## Brano di testo

▶

Poi un altro giudice reintegrò noi otto. Dovevamo tornare al lavoro. L’azienda ottemperò parzialmente alla sentenza. Cioè ci corrispose il minimo di stipendio ma non tornammo mai in servizio. Eravamo pagati per non lavorare. Il modello Palazzina Laf era replicato nel mondo dell’informazione. Non a caso fummo invitati a un convegno, nel salone della Provincia di Taranto. I lavoratori della Laf chiesero un nostro intervento e i miei colleghi – i miei amici – mi chiesero di portare la nostra testimonianza. Alla fine di questo percorso, solo due di noi otto sono tornati a Quotidiano: Vito Luperto e Franco Sinisi. Inutile domandarsi come potessero giornalisti che non mossero un dito e sostennero (con le azioni o con il silenzio) l’operazione di Signorile scrivere poi di Ilva, di Palazzina Laf, di soprusi. Ma così andò. Alla fine, ognuno ha continuato nella sua strada professionale, genuflesso o in piedi. Perché non siamo tutti uguali ed è un bene. Però anche quella storia dimostrò che le sentenze non cambiano nulla. Sono passati venticinque anni. Gli stessi anni, appunto, della Palazzina Laf.

◀

## Consegne dell'esercizio
#1 Rispondi in base al brano:
(a) In che modo l'azienda ottemperò parzialmente alla sentenza?
(b) Dove si tenne il convegno a cui furono invitati?
(c) Quali due degli otto tornarono a Quotidiano?
#2 Riassumi in un elenco puntato il paragrafo del brano che comincia con "Poi un altro giudice reintegrò noi otto", conservandone i fatti principali.

## Voci memorizzate
▶

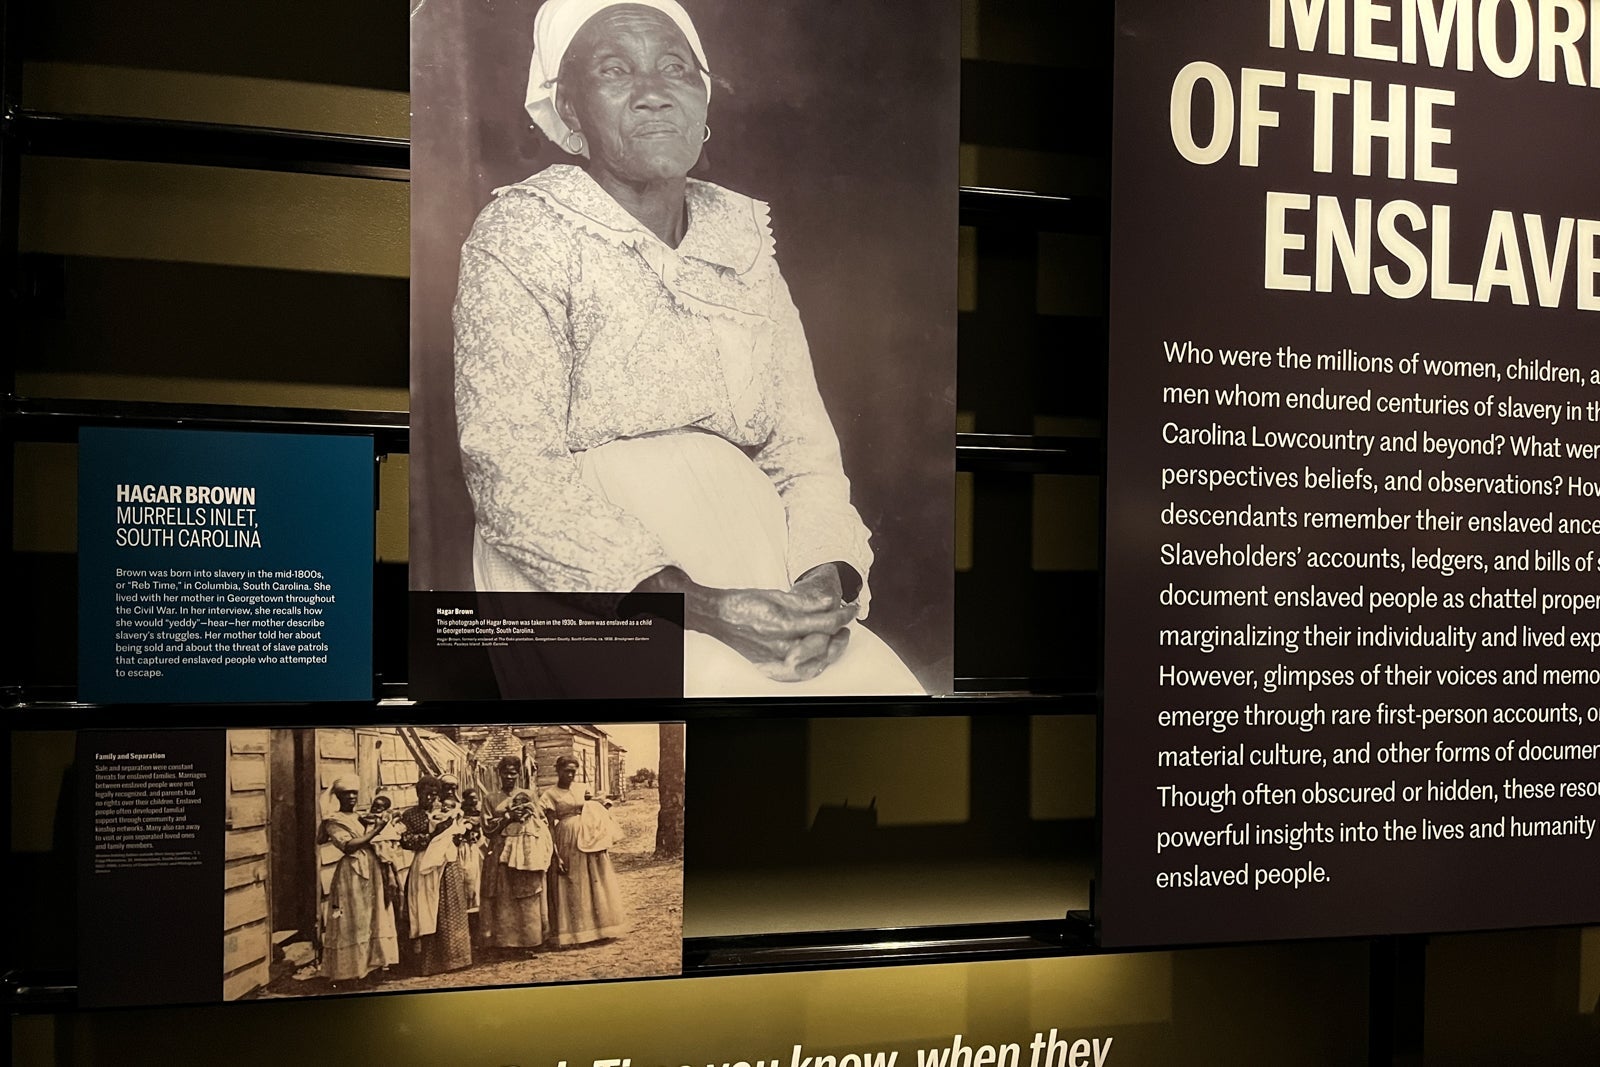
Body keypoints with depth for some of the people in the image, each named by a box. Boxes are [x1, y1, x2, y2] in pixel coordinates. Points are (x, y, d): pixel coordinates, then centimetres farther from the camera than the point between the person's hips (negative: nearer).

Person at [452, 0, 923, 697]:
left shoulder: (742, 239, 14)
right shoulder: (521, 232, -2)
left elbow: (803, 449, 11)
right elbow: (510, 475, -11)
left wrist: (828, 580, -11)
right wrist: (697, 606, -21)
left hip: (756, 582, 5)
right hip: (582, 589, -4)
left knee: (884, 687, -18)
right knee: (734, 683, -30)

◀

## Soluzioni per consegna
#1
(a) Corrispose loro il minimo di stipendio, ma non li fece mai tornare in servizio.
(b) Nel salone della Provincia di Taranto.
(c) Vito Luperto e Franco Sinisi.

#2
- Un altro giudice reintegrò gli otto, che dovevano tornare al lavoro.
- L'azienda ottemperò solo in parte: pagò il minimo di stipendio ma non li rimise mai in servizio, e così erano pagati per non lavorare.
- Il modello Palazzina Laf si ripeteva nel mondo dell'informazione.
- Furono invitati a un convegno nel salone della Provincia di Taranto, dove i lavoratori della Laf chiesero la loro testimonianza.
- Alla fine solo due degli otto, Vito Luperto e Franco Sinisi, tornarono a Quotidiano.
- Giornalisti che avevano sostenuto l'operazione di Signorile, con le azioni o con il silenzio, scrissero poi di Ilva, di Palazzina Laf e di soprusi.
- Ognuno ha proseguito la propria strada professionale, genuflesso o in piedi.
- Quella vicenda dimostrò che le sentenze non cambiano nulla.
- Sono passati venticinque anni, gli stessi della Palazzina Laf.